The Gagá spring celebration is part of the Bronx Rising! cultural campaign and part of the National Endowment for the Arts funded series “Masking the Seasons in the Bronx.”
The performance is hosted by the Bronx Music Heritage Center a development of The Women’s Housing and Economic Development Corporation (WHEDco), a community development organization. “We’re thrilled to be hosting in-person performances again,” said Elena Martínez, co-artistic director of the BMHC. “Music, in particular music by Latino artists, is essential to the heart and soul of the Bronx. We look forward to bringing the community together again, through the power of live music, as we build momentum to begin programming in the Bronx Music Hall later this year.”
Check out The Bronx Commons. It’s still under construction, but is probably going to become the living heart of The Bronx.
Cultural events take a long time to put together. Maybe it’s a coincidence that this spring celebration is happening on the week New York City opens, then again, maybe not. Culture has a way of appearing just when we need it, almost as if culture had a mind of its own. The coincidence is perfect.
Gagá Pa’l Pueblo
Gagá celebrates the spring opening of the natural world and seeks to balance all the forces of nature for the benefit of the people, “the pueblo.” The group’s name, Gagá Pa’l Pueblo, means “Gagá for the people” in Spanish, spoken with a Caribbean accent.

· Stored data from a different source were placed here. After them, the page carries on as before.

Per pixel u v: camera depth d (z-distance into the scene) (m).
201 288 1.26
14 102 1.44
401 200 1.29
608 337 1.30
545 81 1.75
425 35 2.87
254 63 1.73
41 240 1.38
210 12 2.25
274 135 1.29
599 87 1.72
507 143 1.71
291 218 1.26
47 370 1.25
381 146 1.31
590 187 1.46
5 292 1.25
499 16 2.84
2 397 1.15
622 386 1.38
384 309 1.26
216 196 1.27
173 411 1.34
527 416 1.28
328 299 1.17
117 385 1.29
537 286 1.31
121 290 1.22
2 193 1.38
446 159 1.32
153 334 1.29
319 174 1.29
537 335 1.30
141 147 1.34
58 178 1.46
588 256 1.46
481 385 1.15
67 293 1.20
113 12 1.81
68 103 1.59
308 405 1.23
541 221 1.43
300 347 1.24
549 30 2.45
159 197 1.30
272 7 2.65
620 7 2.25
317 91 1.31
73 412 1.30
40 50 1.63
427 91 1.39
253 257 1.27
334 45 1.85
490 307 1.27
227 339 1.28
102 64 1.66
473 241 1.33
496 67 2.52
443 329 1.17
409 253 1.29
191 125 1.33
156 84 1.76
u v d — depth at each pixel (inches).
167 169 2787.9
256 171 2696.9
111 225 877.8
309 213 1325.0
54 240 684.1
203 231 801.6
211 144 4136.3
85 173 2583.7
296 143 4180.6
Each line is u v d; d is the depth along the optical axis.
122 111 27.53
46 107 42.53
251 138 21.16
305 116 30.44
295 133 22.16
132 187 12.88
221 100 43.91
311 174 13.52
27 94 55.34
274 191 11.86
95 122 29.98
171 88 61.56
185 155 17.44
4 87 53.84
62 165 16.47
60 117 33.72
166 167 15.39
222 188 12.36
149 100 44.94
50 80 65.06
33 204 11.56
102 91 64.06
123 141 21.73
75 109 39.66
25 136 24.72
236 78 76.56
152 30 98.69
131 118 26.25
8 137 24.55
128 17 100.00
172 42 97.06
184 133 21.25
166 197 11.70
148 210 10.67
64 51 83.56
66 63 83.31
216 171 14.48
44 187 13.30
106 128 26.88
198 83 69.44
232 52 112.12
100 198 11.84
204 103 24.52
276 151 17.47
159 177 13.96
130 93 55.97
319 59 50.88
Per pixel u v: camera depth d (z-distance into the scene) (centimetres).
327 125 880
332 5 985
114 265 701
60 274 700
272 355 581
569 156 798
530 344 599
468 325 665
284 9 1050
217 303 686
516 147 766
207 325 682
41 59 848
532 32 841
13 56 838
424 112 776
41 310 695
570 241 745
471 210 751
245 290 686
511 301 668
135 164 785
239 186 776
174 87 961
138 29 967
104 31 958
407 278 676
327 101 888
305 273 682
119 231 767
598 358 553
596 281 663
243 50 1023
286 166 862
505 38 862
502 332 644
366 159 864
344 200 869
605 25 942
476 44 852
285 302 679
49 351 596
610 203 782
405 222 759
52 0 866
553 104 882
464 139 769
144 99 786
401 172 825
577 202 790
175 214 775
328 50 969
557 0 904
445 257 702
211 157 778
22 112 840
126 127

The group seeks to recover African Diaspora community traditions that were suppressed and even banned during the Colonial Period. We used to be forced to hide our Blackness, but now we can celebrate it, and everyone is welcome, regardless of your heritage.
These are oral traditions so they vary slightly in every little town, and even among individual families. In La Republica, gagá is often performed with bullhorns. Gagá Pa’l Pueblo often uses whistles. We learn as children to drum, sing and dance the same way our parents do. It’s all good, todo bien.
You can follow the group at facebook.com/groups/Gagapalpueblo
Anne Loftus Playground and Dyckman St
Gagá Pa’l Pueblo performs at Anne Loftus playground on Sundays from 3-7pm in Fort Tryon Park in Fort George. It’s sort of Gagá lite with dance, music and drawing workshops.
The group goes deeper into the traditions on Saturdays in the basement at 502 West 173rd St during the cold months. Before you go, try the playground first.
The playground is not up on the hill with the Met Cloisters. It’s down near the intersection of Broadway and Dyckman. It is popular with NYC’s Dominican community. Kids play and bodybuilders work out there. [From the Editor: We used to eat lunch there.]
After your gagá, you can enjoy the rest of the evening on Dyckman.
Dyckman is one of Manhattan’s main Dominican streets. It is filled with popular Dominican restaurants and bars. Mamajuana Cafe and 809 are long-time community anchors. Bocaditos Bistro a couple of blocks up Broadway is a nice place to take your parents or in-laws. On the west end of Dyckman, the Hudson American restaurant offers incredible views of the Hudson River and the George Washington Bridge (GWB). You won’t believe you are in New York City.
Check out the neighborhood before it gets gentrified. Inwood is the northern tip of Manhattan and so far has changed less than much of the rest of the island. It’s another world.